Critique – Au loin – Hernan Diaz – Delcourt littérature
Ce géant sauvage, on l’appelle le Hawk (le faucon).
Connu comme le loup blanc dans une bonne partie de ce vaste territoire situé à l’ouest des Etats-Unis, Hakan de son vrai nom est né en Suède dans le premier tiers du 19ème siècle. Les parents, trop pauvres, décident d’envoyer leurs deux fils tenter leur chance aux Etats-Unis. A Plymouth, le chemin des frères se sépare. Débarqué en Californie, Hakan va tenter de rejoindre Linus censé arriver à New York. A l’inverse des migrants qui se ruent vers l’Ouest, l’Eldorado, il voyage vers l’Est. Et son périple est semé de rencontres, belles ou néfastes, qui vont l’aider à devenir une bonne personne capable de démêler le bien du mal et de faire justice dans un pays où seule règne la loi du plus fort. Entre des Irlandais fou d’or au sens littéral, une tenancière de saloon peu ragoûtante qui le séquestre et en fait un jouet sexuel, un scientifique adepte de l’évolutionnisme, des Amérindiens massacrés par les colons blanc, un pervers narcissique, des Soldats de Jéhu, miliciens du prophète, un shérif féroce qui l’exhibe comme une bête de foire, un homme qui va lui sauver la vie et qui deviendra son ami, Hakan va être confronté au pire et au meilleur de l’humanité.

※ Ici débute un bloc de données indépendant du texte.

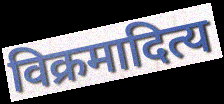
विक्रमादित्यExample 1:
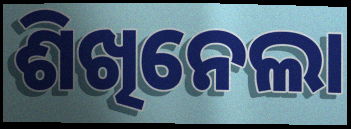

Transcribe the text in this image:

ଶିଖିନେଲା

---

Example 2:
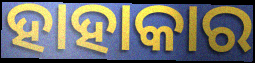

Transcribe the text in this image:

ହାହାକାର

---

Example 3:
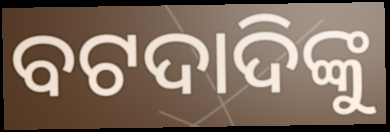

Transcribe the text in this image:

ବଟଦାଦିଙ୍କୁ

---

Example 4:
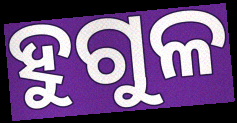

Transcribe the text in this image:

ହୁଗୁଳ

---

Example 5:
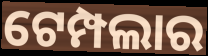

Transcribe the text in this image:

ଟେମ୍ପଲାରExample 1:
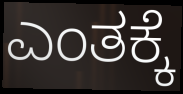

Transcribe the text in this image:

ಎಂತಕ್ಕೆ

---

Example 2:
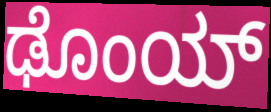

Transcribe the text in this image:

ಢೊಂಯ್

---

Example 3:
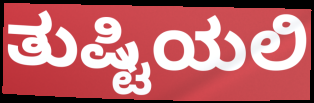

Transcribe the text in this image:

ತುಷ್ಟಿಯಲಿ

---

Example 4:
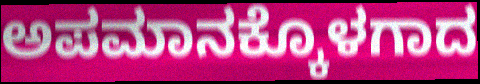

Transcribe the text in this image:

ಅಪಮಾನಕ್ಕೊಳಗಾದ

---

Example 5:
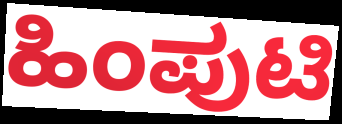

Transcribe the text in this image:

Victime de rumeurs sur son compte, il va devenir une légende admirée par certains, craintes par d’autres.
Finaliste du Prix Pulitzer et lauréat du Prix Page/America 2018, Hernan Diaz a écrit un premier roman puissant, sorte de western à rebours, qui met en scène un personnage mi-enfant sauvage, mi-démiurge qui, confronté à une nature souvent hostile qu’il va apprendre à apprivoiser, va vivre une existence extraordinaire mais finalement bien solitaire, impuissant qu’il est de trouver sa place dans un monde si souvent hypocrite et cruel.
« Au loin » est un très joli roman porté par une écriture visuelle où les dialogues, peu nombreux, laissent la place à la force évocatrice des images. Nul doute qu’il devrait inspirer un cinéaste talentueux pour réaliser, pourquoi pas, un film muet.
EXTRAITS
- Les entrailles du lièvre disséqué rendent fidèlement compte de la totalité du monde. Et parce que le lièvre est tout, il est également nous. Une fois cette merveilleuse concordance connue et observée, l’homme ne peut plus regarder son environnement comme une simple surface où sont éparpillés des objets et des créatures d’une nature étrangère à la sienne, uniquement reliés à lui par l’utilité qu’il en a.
- Il savait qu’il avait tué et mutilé plusieurs hommes, mais ce qui demeurait le plus vif dans son esprit, c’était le chagrin et le sentiment d’absurdité qui avaient accompagné chacun de ses actes.
- Hakan s’était toujours déplacé pour s’éloigner du passé, jamais pour aller à la rencontre du futur. Il était demeuré dans un présent perpétuel, laissant derrière lui des gens et des paysages, sans jamais se diriger vers une destination plus ou moins précise qu’il pouvait se figurer.